- [INSTRUCTION]: With pictures left out, retype exactly the lines from the one containing "Umwandlungswirkungsgrad. Er schützt Ihr" through the final line of the entries.

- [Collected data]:
____
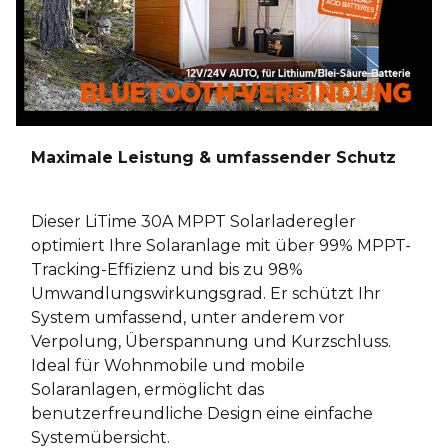
Maximale Leistung & umfassender Schutz
Dieser LiTime 30A MPPT Solarladeregler
optimiert Ihre Solaranlage mit über 99% MPPT-
Tracking-Effizienz und bis zu 98%
Umwandlungswirkungsgrad. Er schützt Ihr
System umfassend, unter anderem vor
Verpolung, Überspannung und Kurzschluss.
Ideal für Wohnmobile und mobile
Solaranlagen, ermöglicht das
benutzerfreundliche Design eine einfache
Systemübersicht.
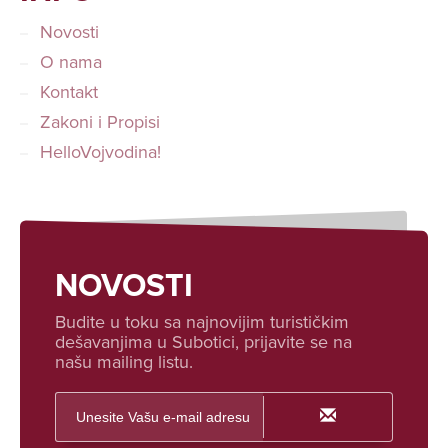
Novosti
O nama
Kontakt
Zakoni i Propisi
HelloVojvodina!
NOVOSTI
Budite u toku sa najnovijim turističkim
dešavanjima u Subotici, prijavite se na
našu mailing listu.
____
- [RESPONSE TO THE TASK]:
Umwandlungswirkungsgrad. Er schützt Ihr
System umfassend, unter anderem vor
Verpolung, Überspannung und Kurzschluss.
Ideal für Wohnmobile und mobile
Solaranlagen, ermöglicht das
benutzerfreundliche Design eine einfache
Systemübersicht.
Novosti
O nama
Kontakt
Zakoni i Propisi
HelloVojvodina!
NOVOSTI
Budite u toku sa najnovijim turističkim
dešavanjima u Subotici, prijavite se na
našu mailing listu.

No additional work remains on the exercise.